▶ EXTRACTED INFORMATION:

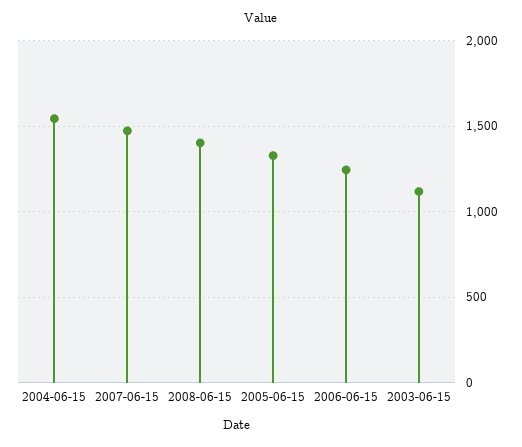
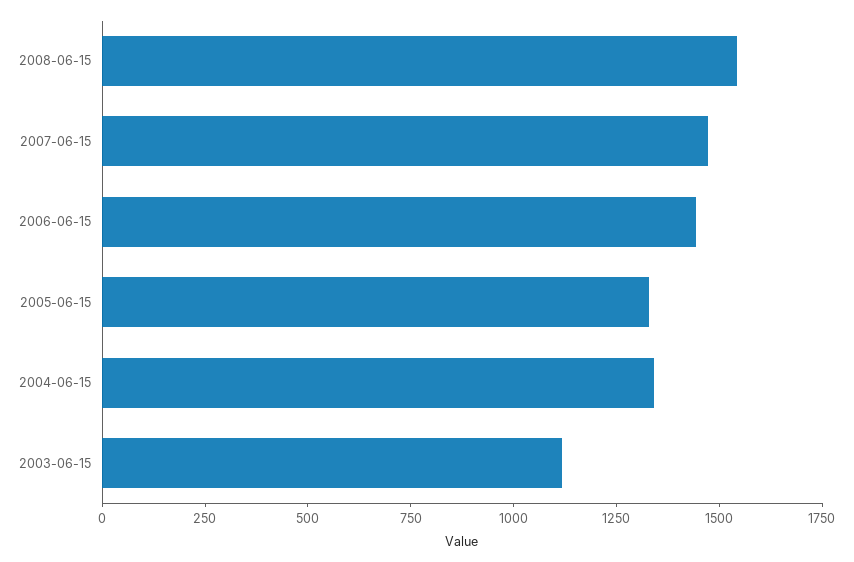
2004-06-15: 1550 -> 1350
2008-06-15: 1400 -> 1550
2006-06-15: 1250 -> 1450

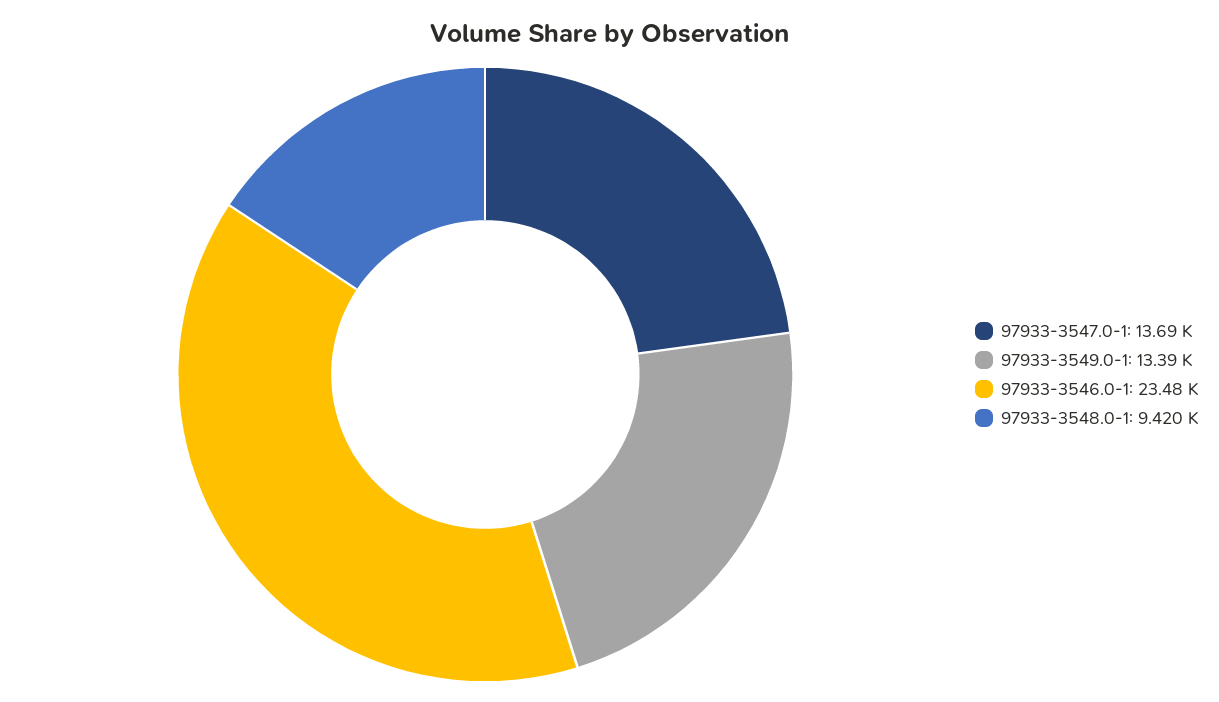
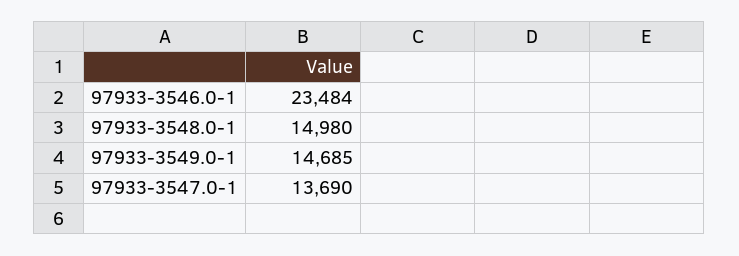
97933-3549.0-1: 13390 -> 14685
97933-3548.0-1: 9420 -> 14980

▶ WHAT IS REQUIRED: Leave out the pictures, then give all the records again exactly.

▶ ANSWER TO THIS TASK:
2004-06-15: 1550 -> 1350
2008-06-15: 1400 -> 1550
2006-06-15: 1250 -> 1450

97933-3549.0-1: 13390 -> 14685
97933-3548.0-1: 9420 -> 14980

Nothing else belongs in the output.